= Revolutionary Struggle (Ireland) =

Revolutionary Struggle was a small militant Irish Althusserian group active in Dublin from 1975 until 1985. It produced a quarterly magazine entitled The Ripening of Time which provided a Marxist–Leninist analysis of the political situation in Ireland. The group was led by Michael Youlton, a man known as "Mick the Greek", and was heavily influenced by Italian groups such as the Red Brigades and Prima Linea.

Members of the group were involved in various causes and campaigns in the early 1980s, working with local campaign groups such as the Anti Amendment Campaign that campaigned against the pro-life amendment to the Irish Constitution.

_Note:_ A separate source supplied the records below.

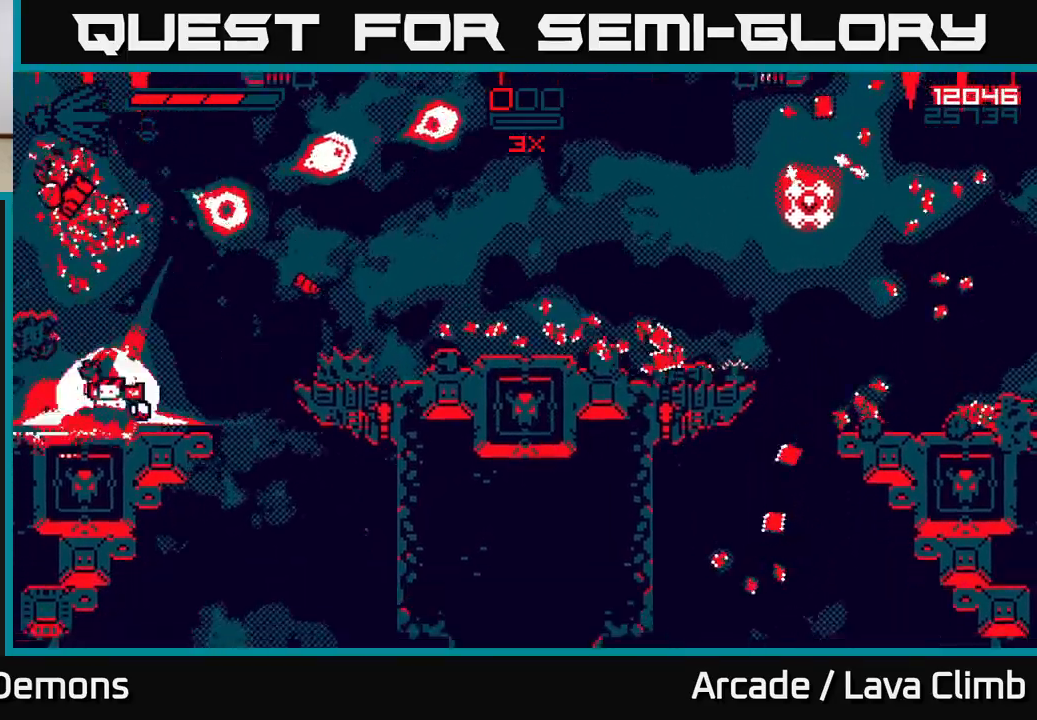
{"buttons": ["R1"], "left_stick": "right", "right_stick": "right", "events": [[67, "right_stick", "up-right"], [83, "left_stick", "right"], [250, "L2", "down"], [300, "right_stick", "right"], [417, "L2", "up"], [467, "R1", "down"]]}
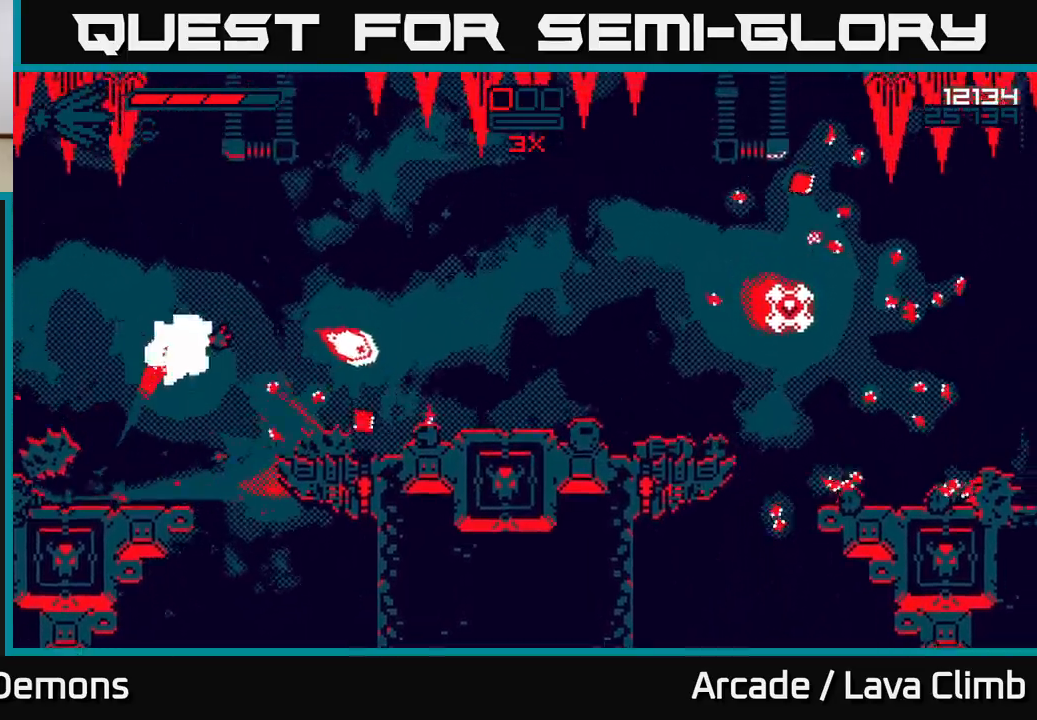
{"buttons": [], "left_stick": "right", "right_stick": "right", "events": [[100, "R1", "up"]]}
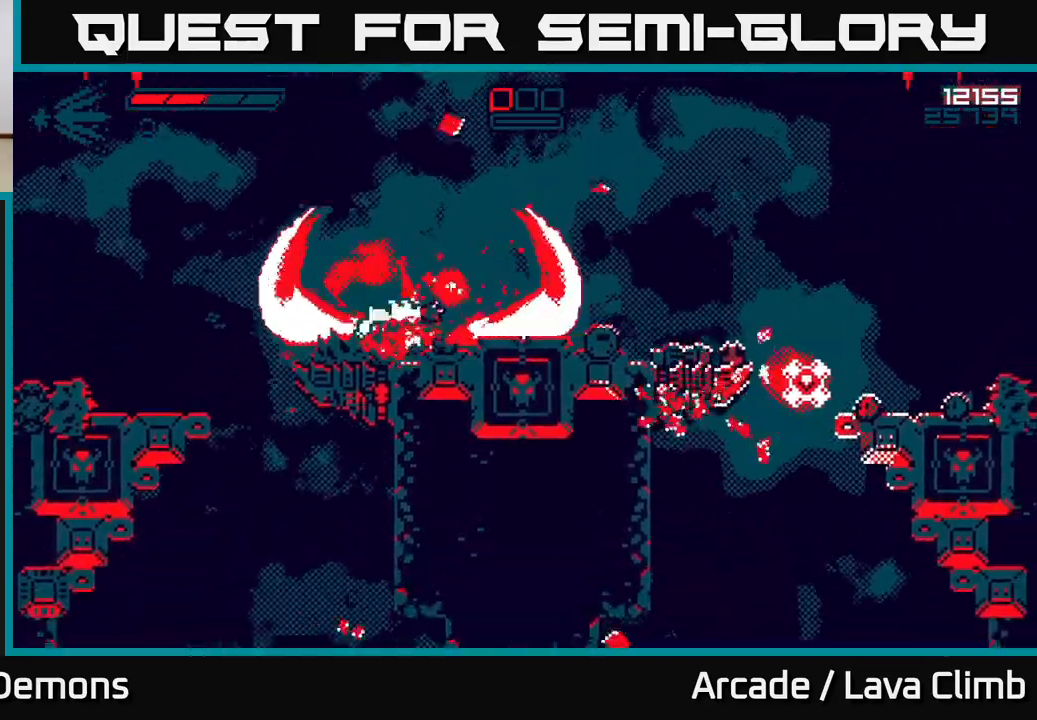
{"buttons": [], "left_stick": "right", "right_stick": "right", "events": []}
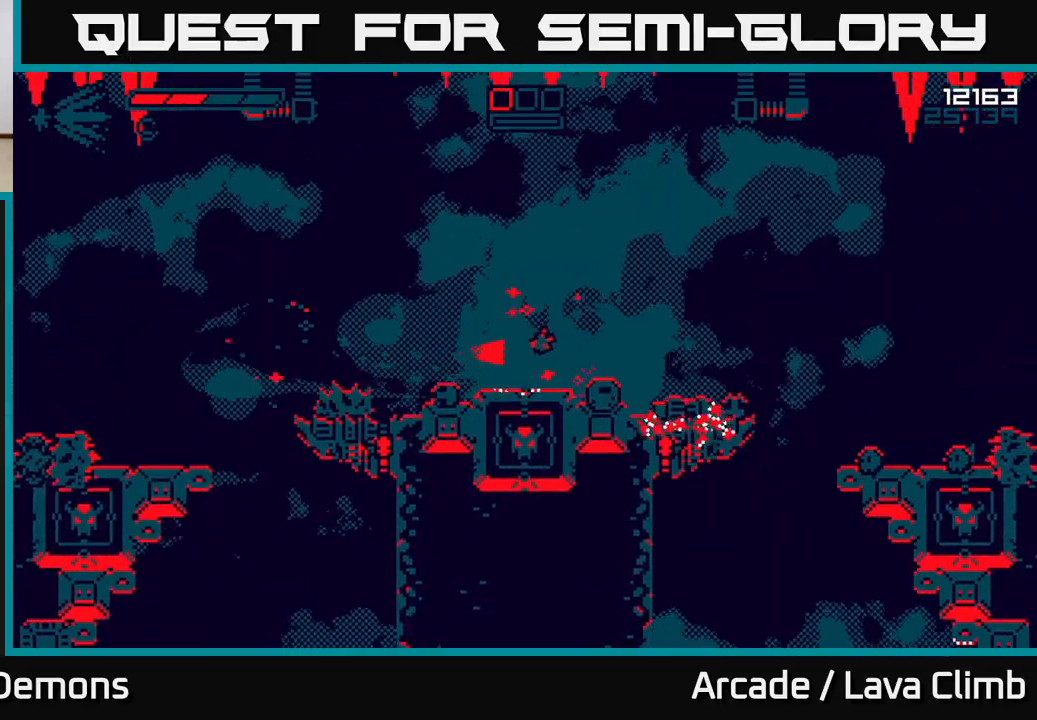
{"buttons": [], "left_stick": "right", "right_stick": "up-right", "events": [[250, "right_stick", "up-right"]]}
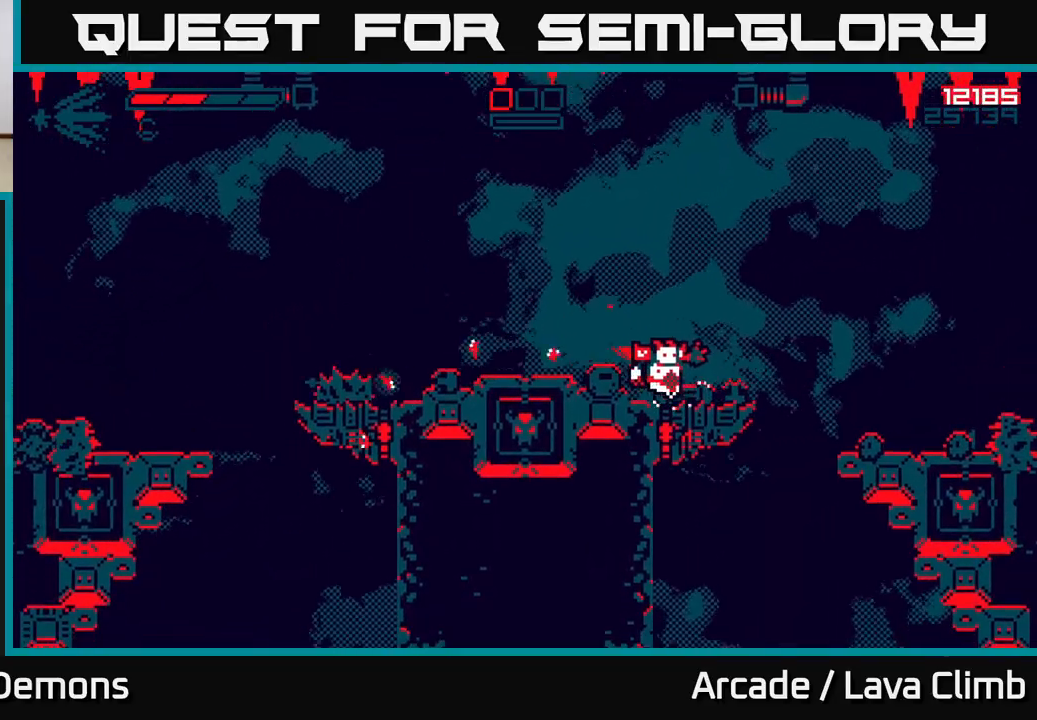
{"buttons": [], "left_stick": "left", "right_stick": "up-left", "events": [[117, "left_stick", "left"], [267, "right_stick", "up-left"], [283, "L2", "down"], [417, "L2", "up"]]}
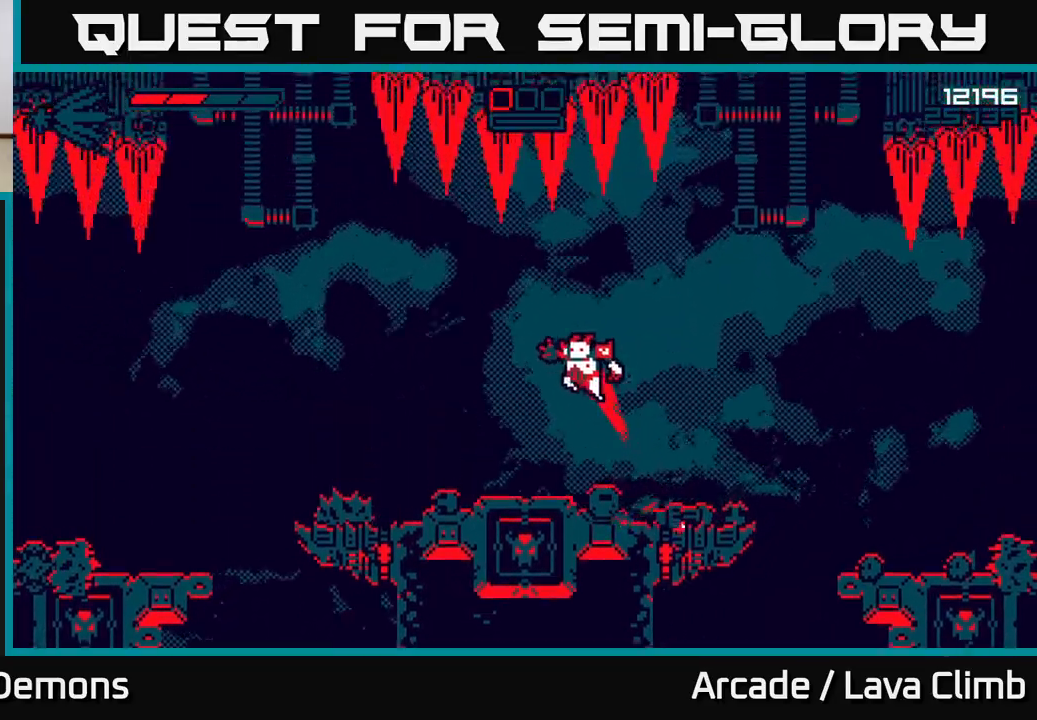
{"buttons": [], "left_stick": "center", "right_stick": "up-right", "events": [[50, "R2", "down"], [133, "right_stick", "up-right"], [433, "left_stick", "center"], [467, "R2", "up"]]}
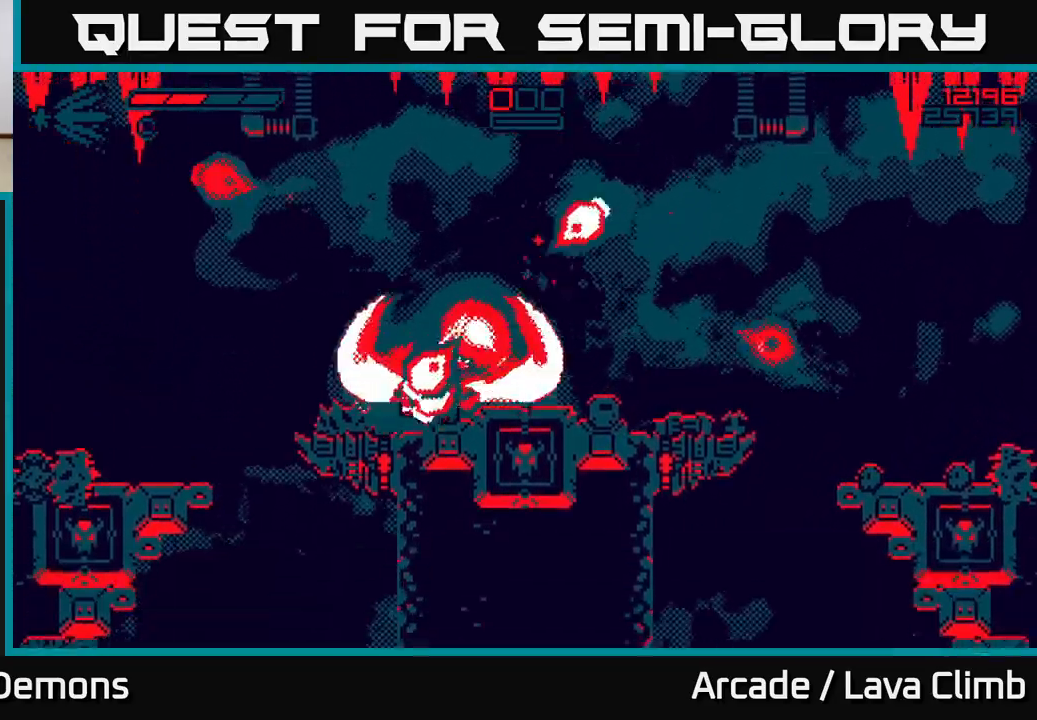
{"buttons": [], "left_stick": "center", "right_stick": "up-right", "events": []}
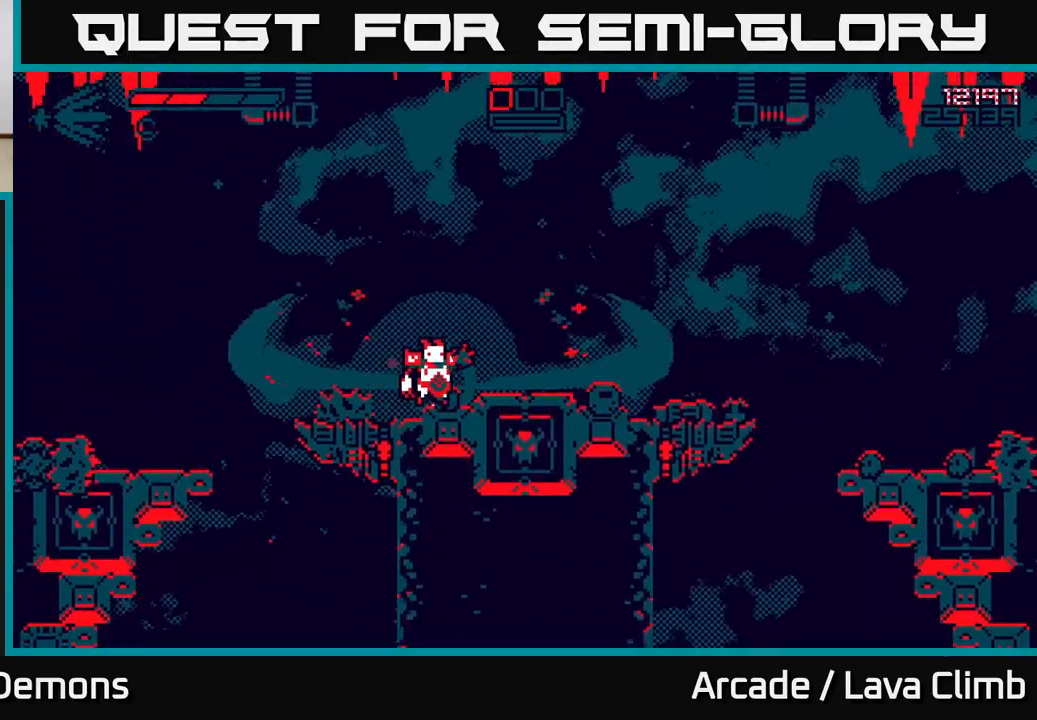
{"buttons": [], "left_stick": "center", "right_stick": "right", "events": [[300, "right_stick", "right"]]}
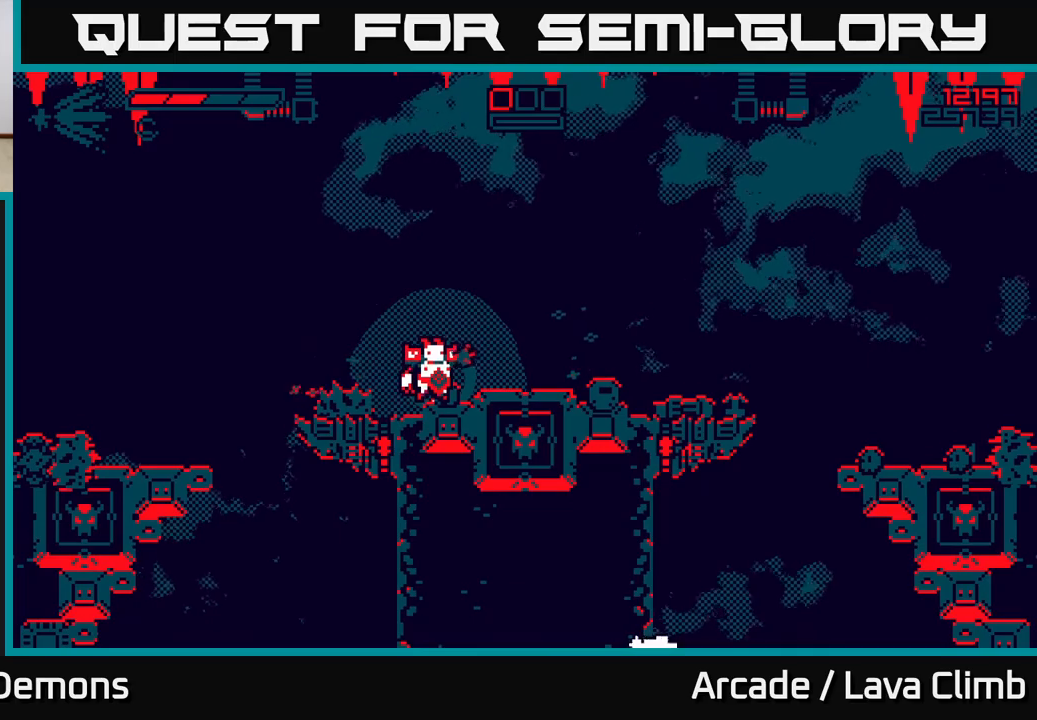
{"buttons": [], "left_stick": "center", "right_stick": "down-left", "events": [[83, "right_stick", "down"], [333, "right_stick", "down-left"]]}
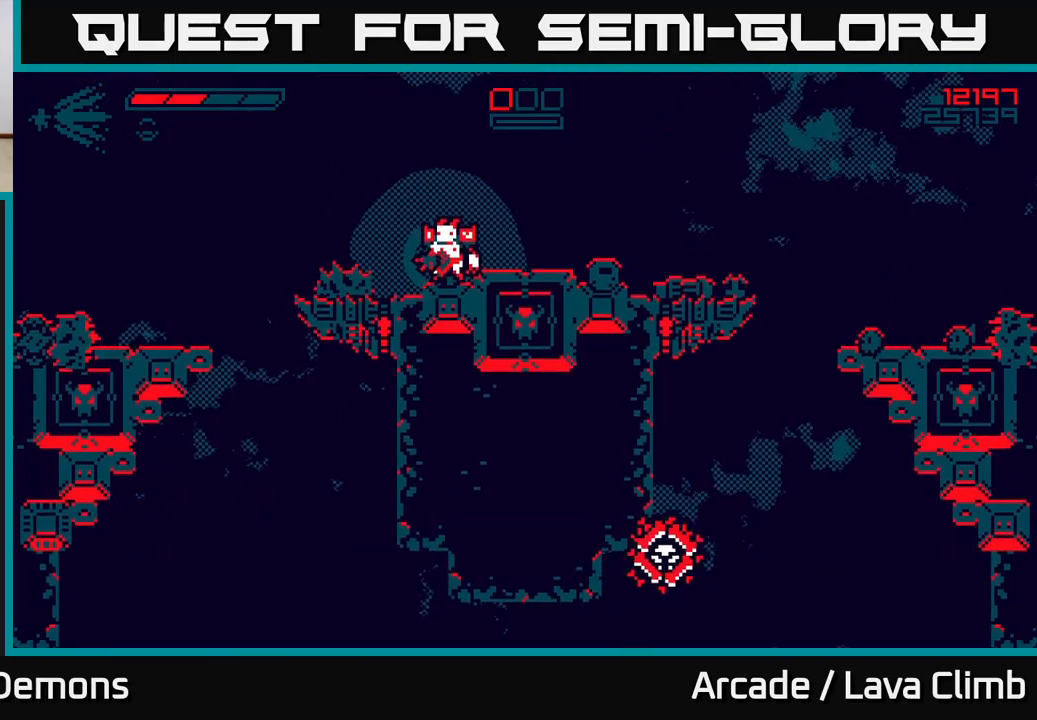
{"buttons": [], "left_stick": "right", "right_stick": "down-right", "events": [[167, "left_stick", "right"], [183, "right_stick", "down-right"]]}
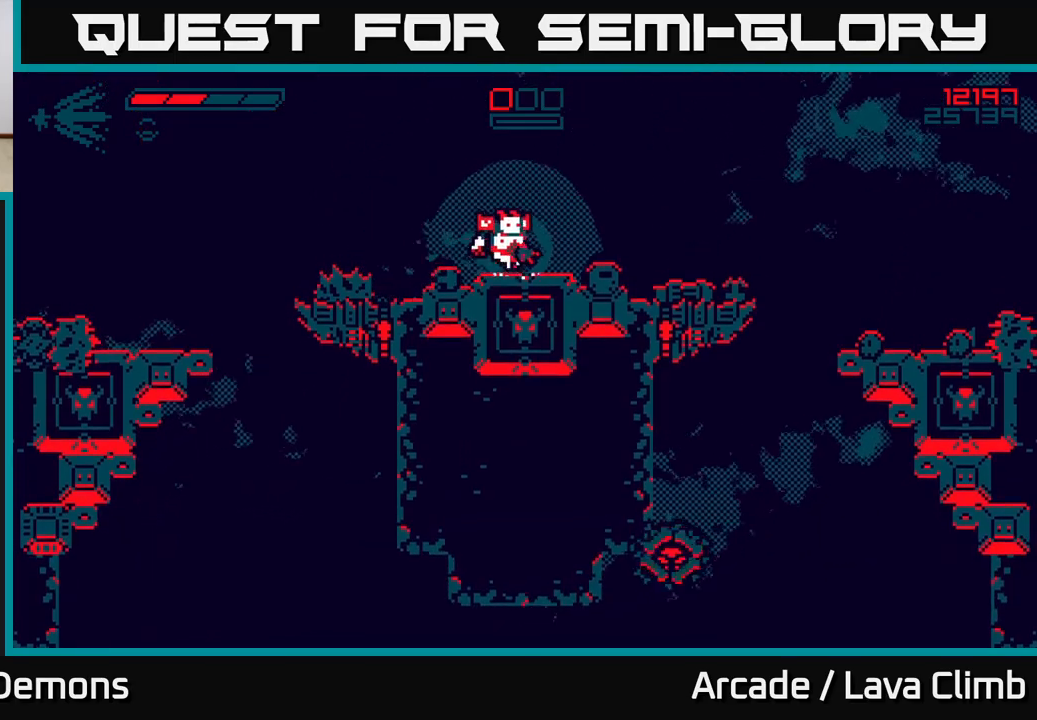
{"buttons": ["R2"], "left_stick": "right", "right_stick": "down", "events": [[50, "right_stick", "down"], [500, "R2", "down"]]}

In 1981, the group shot British Leyland executive Geoffrey Armstrong three times in the legs in what was claimed as revenge for the 1981 Irish hunger strike in which seven Provisional IRA and three INLA volunteers died. The shooting took place in front of a packed lecture hall in Trinity College, Dublin. Irish investigative journalist Frank Connolly was arrested over the shooting but later released without charge. Jimmy Brown became associated with the group after he left the INLA/IRSP in the mid-80's. The group split up and dissolved by 1985 following internal disputes resulting in many members, including Terry Moore (sister of singer/songwriter Christy Moore) and Sean Murphy, going on to join Sinn Féin. Jimmy Brown went on to found the IPLO in 1986 and was shot dead in an internal feud in 1992.